[SciPy-Dev] Comments on optimize.newton function

Gökhan Sever gokhansever at gmail.com
Mon May 23 02:21:09 EDT 2011


On Sun, May 22, 2011 at 9:13 PM, Charles R Harris
<charlesr.harris at gmail.com> wrote:
> I'm not so confidant about the rh >= 1 case, but I've attached an example
> for rh = .95, rd=1e-8. The light blue line is the lhs from above, the labled
> lines are for the rhs and different values of kappa. The heavy horizontal
> line is the rh and the bracket I was suggesting was between the zero of the
> rhs at x=rd and its crossing with the rh line. There are corner cases here
> depending on the parameter values, so this probably needs more exploration,
> there might be cases with two zeros.
>
> Also same thing with rd=1.5e-6. Note that the zero is very near the upper
> limit.
>
> I suspect there will none or two zeros in the supersaturated case.
>
> Chuck

Thanks for spending your time and producing those plots.

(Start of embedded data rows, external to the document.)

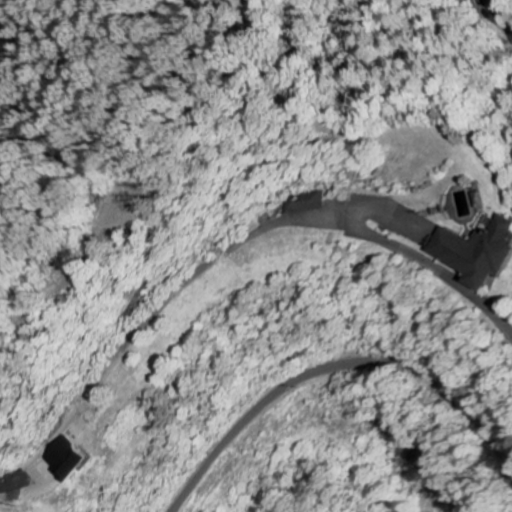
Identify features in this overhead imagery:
building: (304, 203)
building: (481, 253)
road: (332, 371)
building: (72, 459)
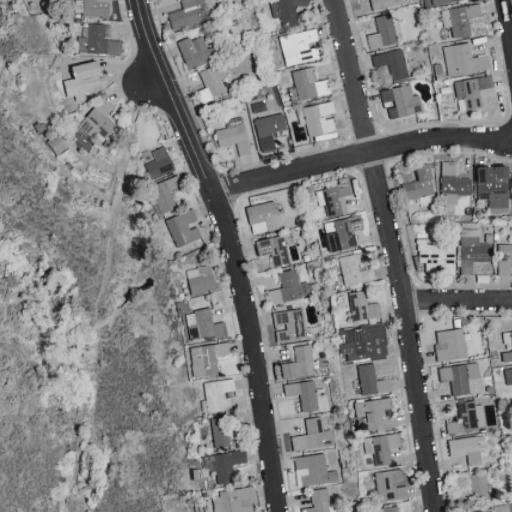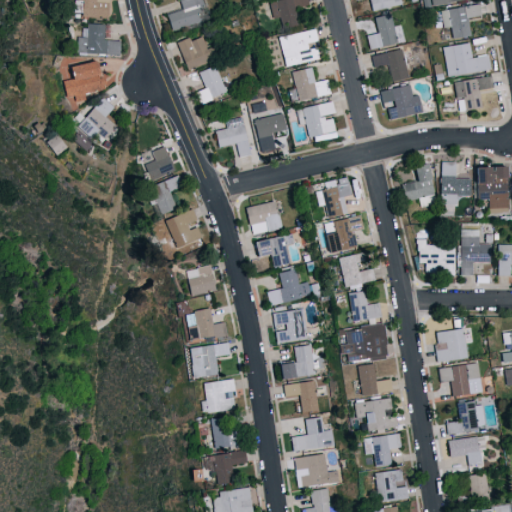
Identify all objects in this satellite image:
building: (439, 1)
building: (382, 3)
building: (93, 8)
building: (285, 10)
building: (184, 14)
building: (458, 19)
road: (507, 22)
building: (383, 32)
building: (96, 41)
building: (297, 47)
building: (192, 51)
building: (462, 60)
building: (390, 63)
building: (79, 81)
building: (212, 82)
building: (307, 84)
road: (150, 88)
building: (469, 91)
road: (135, 100)
building: (399, 101)
building: (96, 120)
building: (316, 120)
building: (266, 130)
building: (232, 138)
road: (361, 160)
building: (157, 164)
building: (418, 183)
building: (450, 184)
building: (491, 187)
building: (162, 193)
building: (332, 195)
building: (261, 217)
building: (180, 227)
building: (340, 232)
road: (230, 248)
building: (273, 248)
building: (470, 250)
road: (395, 253)
building: (433, 257)
building: (503, 258)
building: (352, 270)
building: (197, 279)
building: (287, 288)
road: (457, 304)
building: (360, 307)
building: (200, 325)
building: (290, 325)
building: (363, 343)
building: (449, 345)
building: (506, 345)
building: (204, 358)
building: (297, 363)
building: (509, 374)
building: (460, 378)
building: (369, 381)
building: (301, 394)
building: (216, 395)
building: (374, 413)
building: (466, 417)
building: (219, 433)
building: (312, 435)
building: (378, 447)
building: (466, 448)
building: (224, 465)
building: (312, 471)
building: (388, 486)
building: (476, 487)
building: (230, 500)
building: (318, 501)
building: (383, 510)
building: (482, 510)
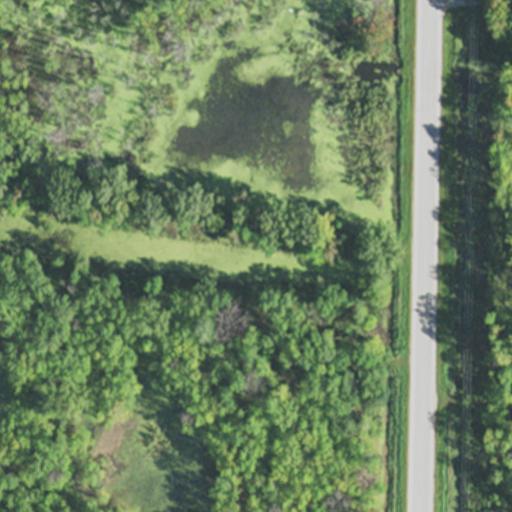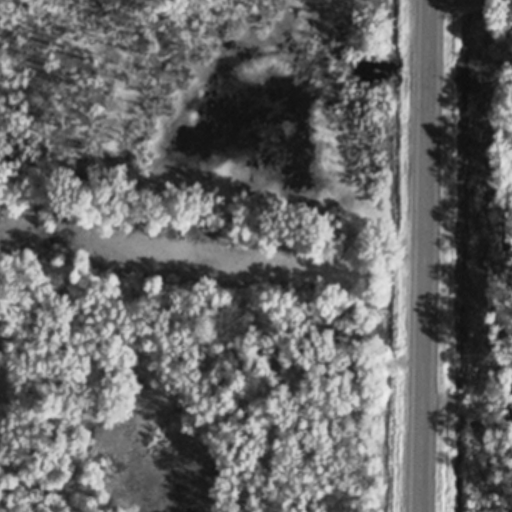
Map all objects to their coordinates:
road: (425, 256)
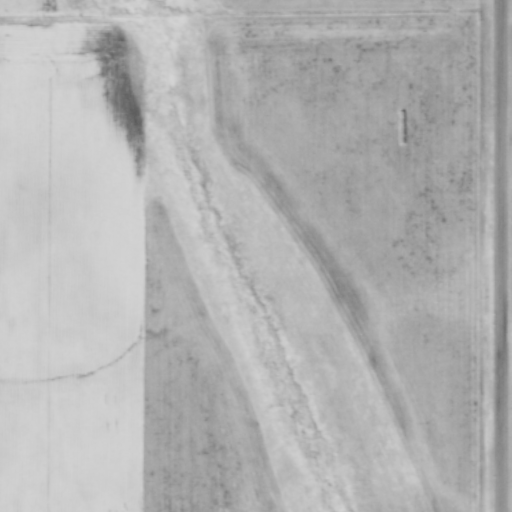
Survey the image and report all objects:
road: (498, 256)
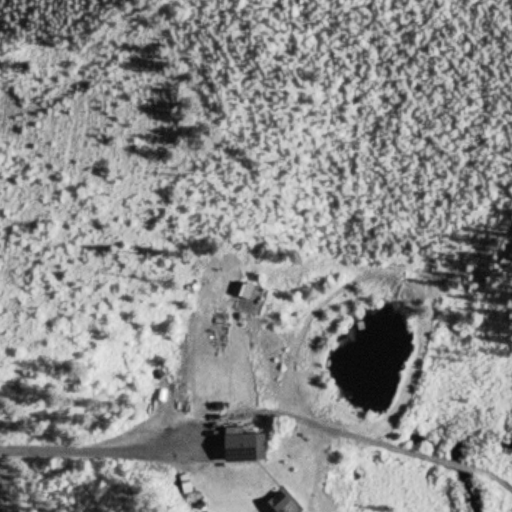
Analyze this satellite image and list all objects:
building: (238, 292)
road: (91, 446)
building: (236, 449)
road: (423, 454)
river: (487, 479)
building: (272, 503)
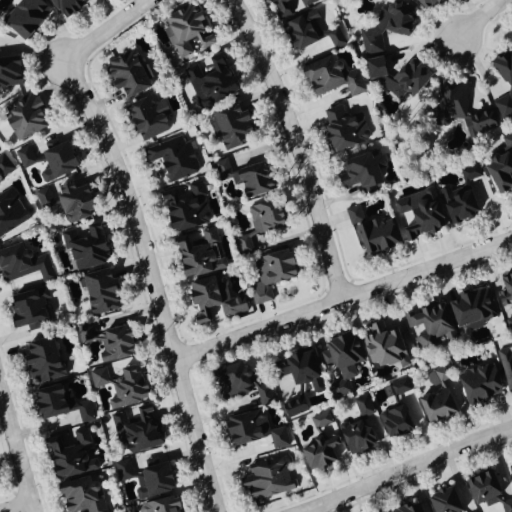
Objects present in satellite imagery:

Could you
please provide the code that you used to create the figures? This
might help me to better understand some of the points you have made in
your latest reply.

Your comment on having no or two zero worries me a bit. I can't easily
see how apart these two zeros from each if they ever exist. One of
them could be unrealistic to easily disregard, but yet to verify this
claim.

I went ahead and tested the secant and fsolve solvers to see if they
produce any significant differences in terms of the root they return.
I assume fsolve is a more robust solver. You can see this comparison
in the attached figure. I use a tolerance value of 1.e-20 for both
solvers. Again this comparison is based on the estimate of about 20k
different values. Most of the difference is zero. I focused in to a
more interesting part of the figure. Still the difference is about
1.e-17 which is quite insignificant.